著者は障害を持つ人々と長く関わってきた経験をもとに、どんなに重度の障害がある人でも、自分の好き嫌いがあるのだと指摘する。この援助者は嫌いだと思えば、かたくなに拒否する。丁寧に気を配りながら接してくれる職員には心を開くし、「重い知的障害だから」などとみくびる職員にはそっぽを向く。おそらく入所者たちは、彼らなりのやり方で植松に反抗していたのだ。植松は入所者を「何もできない」と見下していたが、「何もできない」のは実は植松自身のほうだったのである。
承認欲求が異常なほど強い植松にとって、これは受け入れ難い事実だったに違いない。次第に「障害者は社会から排除すべき」という思考にとらわれていく。そこに拍車をかけたのが陰謀論だった。植松は友人からも孤立していく。皮肉なことに孤立すればするほど「自分は選ばれた人間だ」という思い込みが強化されていった。
粘り強く植松を掘り下げるうちに、やがて無差別殺傷事件から現代のテロ事件へとつながる一本の線が浮かび上がる。(私たちはつい先日も爆弾テロを目撃したばかりだ)世間を震撼させた事件を起こした犯人と植松との共通点は何か。彼らを凶行へと駆り立てたものは何か。ここから見えてくるのは、どんな凶悪犯罪も社会との関わりの中から生まれるということだ。では植松聖を生み出したのは、どんな社会なのか。
実は裁判で植松が「語らなかったこと」がある。それは家族のことだ。植松がどのように育てられ、両親との間にどんな感情的な交流があったのかは明らかになっていない。著者は勾留中の植松からもらった手紙にあった「疲れ切った母親の表情」という表現に注目する。「重度障害者の最大の犠牲者は母親」という文脈で植松が使った言葉だった。なぜ母親なのか。裁判ではこの件に話が及ぶと、本人と弁護団がたちどころに拒絶した。それは傍聴していて異様な印象を受けるほどだったという。
「障害者と家族」という問題では、著者自身も当事者だった。
秋田出身の著者にはかつて重い障害を持つ弟がいた。ある日、悲劇が起きた。弟の世話をしていた母親が脳梗塞で急逝したのだ。介護の手を失い、家族は「難破寸前の船」になった。だが地元紙がこの窮状を記事にしたことで、10歳の弟は東京の施設に入所できることになった。ところが、夏休みに施設を訪ねた著者はショックを受ける。わずか半年ほどの間に弟は痩せこけ、まるで別人のようになっていた。それからほどなくして弟は亡くなった。著者には強い罪悪感が残った。当時の体験の重みは、その後の50年の人生のそれに優に匹敵するほどだという。
障害者のいる家庭が孤立しがちなのは現代も変わらない。津久井やまゆり園事件の被害者のほとんどが匿名だったことにもそれは現れている。実名を明らかにすると、遺族が差別される可能性があるというのがその理由だった。
障害のある人が普通に暮らせる社会はどうすれば実現できるのか。こうした問いを前にすると、私たちは「福祉が充実した社会」を思い浮かべがちだ。福祉には「包摂」や「共生」のイメージがある。だが本書は、そうしたイメージとは対極にある「戦争」と福祉との意外な関係を明らかにする。

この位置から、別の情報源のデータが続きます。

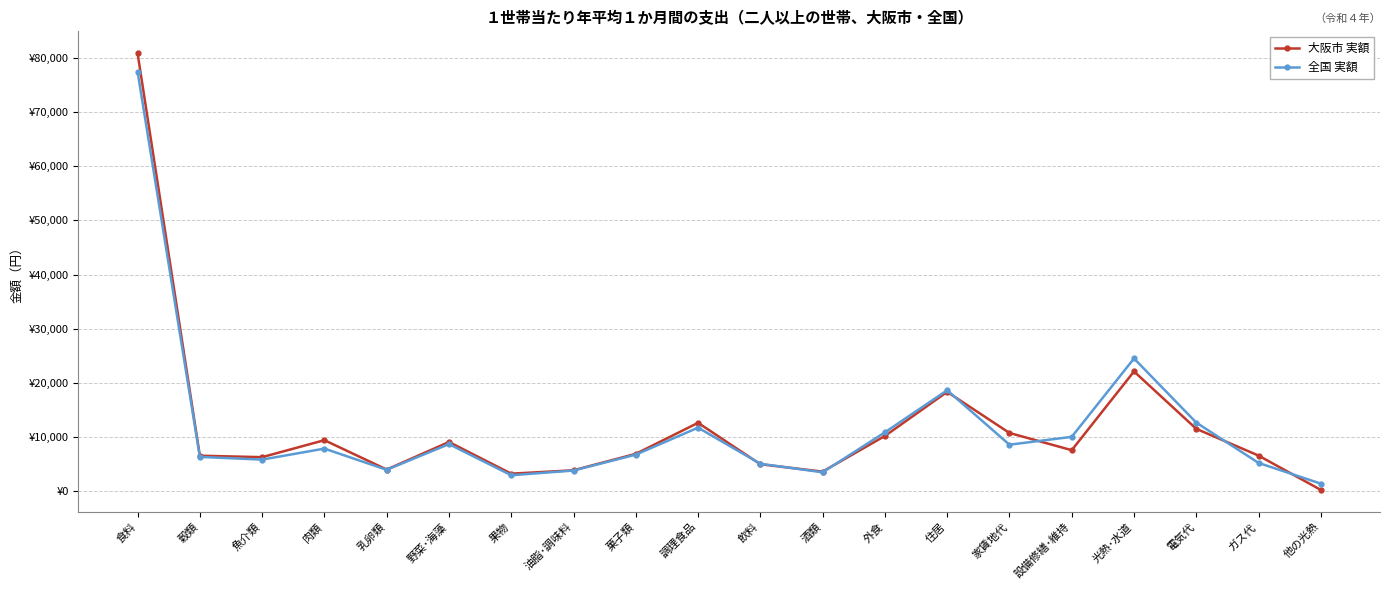

Reading left to right, transcribe all the data shown in this chart.

大阪市 実額: 80890	6564	6296	9433	4007	9100	3247	3875	6908	12636	4987	3625	10210	18350	10766	7585	22121	11527	6584	248
全国 実額: 77474	6343	5846	7877	3960	8704	2958	3825	6760	11744	5077	3499	10881	18645	8597	10048	24522	12678	5232	1404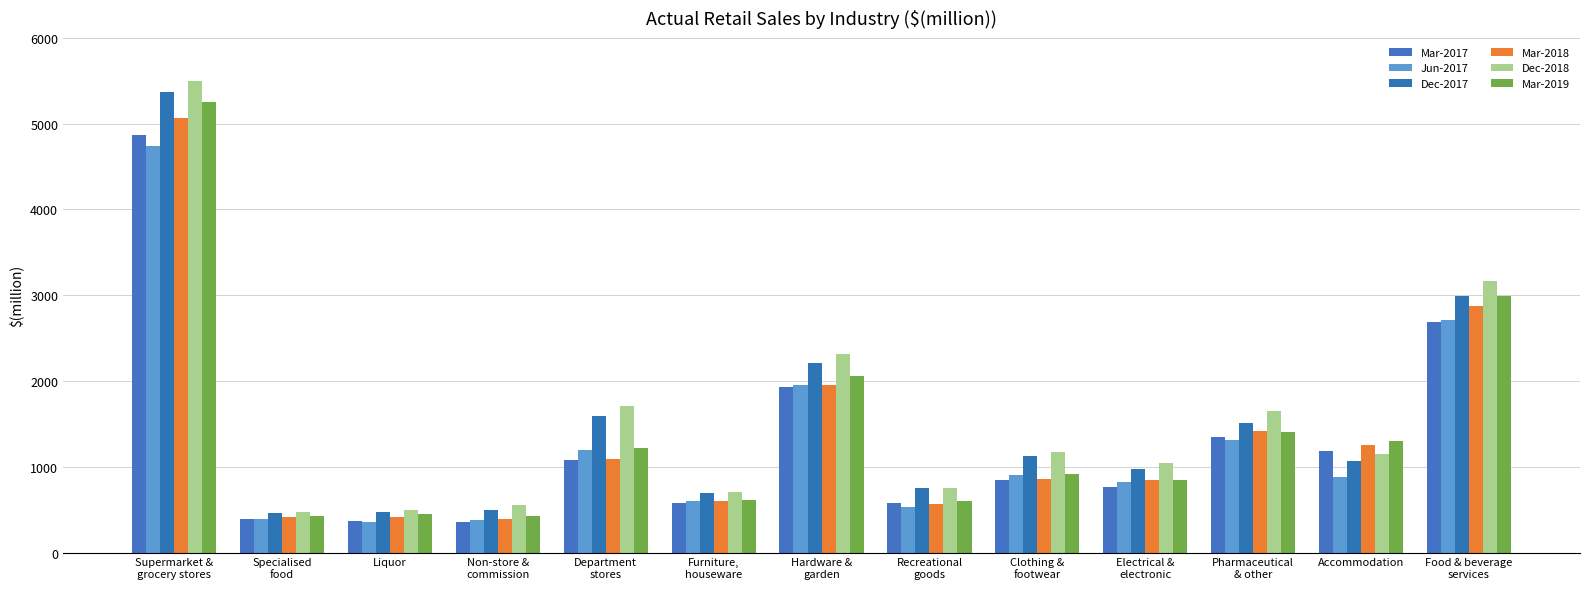

What is the label of the 13th bar from the left?

Food & beverage
services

日中戦争が全面化していく総力戦体制下の日本は、一方で福祉国家でもあった。厚生省が設立されたのは1938年である。ファシズム国家が成立する過程で、国民の健康を生殖段階から国家が管理するようになり、障害者も貴重な「人的資源」として戦争に動員された。福祉と国家権力は表裏一体の関係にあったのだ。
福祉の世界では、長らく障害者との共生が模索されてきた。障害がある人を施設に閉じ込めておくのではなく、地域社会にインクルーシブすることの必要性が議論されてきた。「共生社会」や「地域移行」はもちろん目指すべき社会のあり方だろう。だがそれらの美しいスローガンは、一方で国によって社会保障費削減のアリバイとして使われ、障害者や高齢者のケアを、家庭の自助や何のインフラもない地域の共助へと押し付ける口実となっている。

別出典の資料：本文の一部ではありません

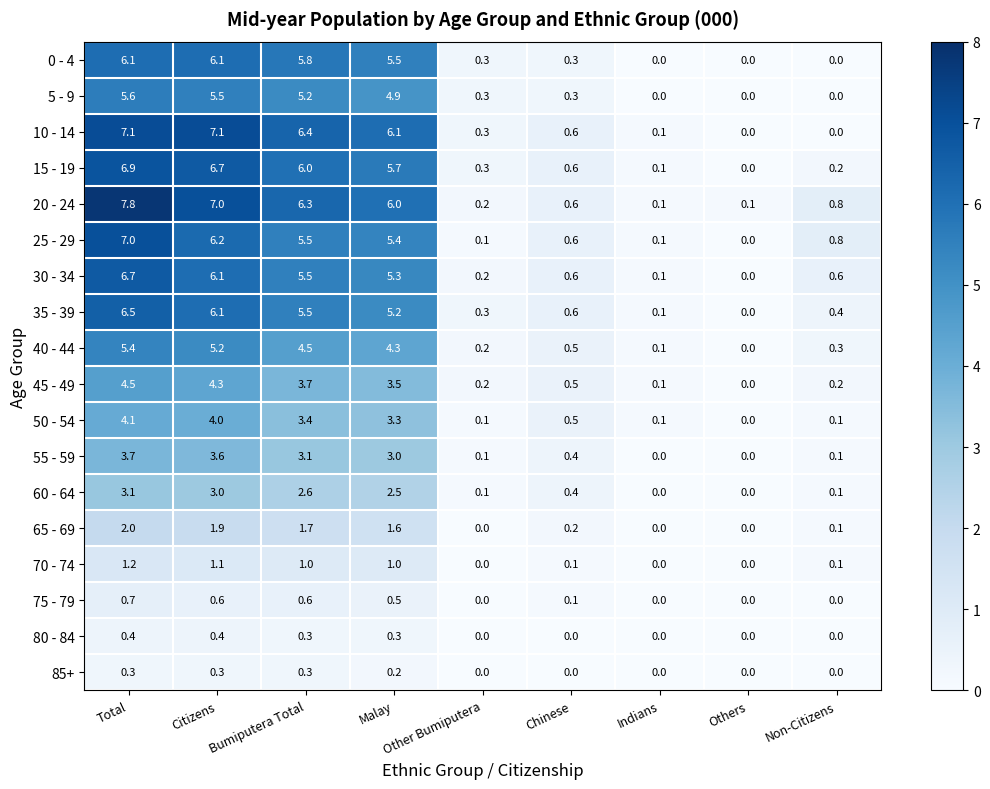

What is the greatest value displayed?

7.8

著者はこの先の未来に、重い障害のある人からじわじわと医療が奪われ、さらに追い詰められた時には、「死ぬ/死なせる」というところに「自己決定権」の選択肢が与えられる社会がやって来るのではないかと考えている。「死なせる医療」と「殺す社会」が到来しつつあるというのだ。
ここで恐ろしいことに気づく。著者のビジョンが正しいのなら、植松がやったことと、国がやろうとしていることに、いったいどれだけの違いがあるのだろうか。
植松は事件前、衆議院議長宛に手紙を送っていた。そこにはこう書かれていた。
「私は障害者総勢470名を抹殺することができます」
イカれた犯罪者の言葉だと誰もが思うだろう。だがそれならば、国はどうなのか。もしかしたら私たちの社会もまた、正気を失っているのかもしれない。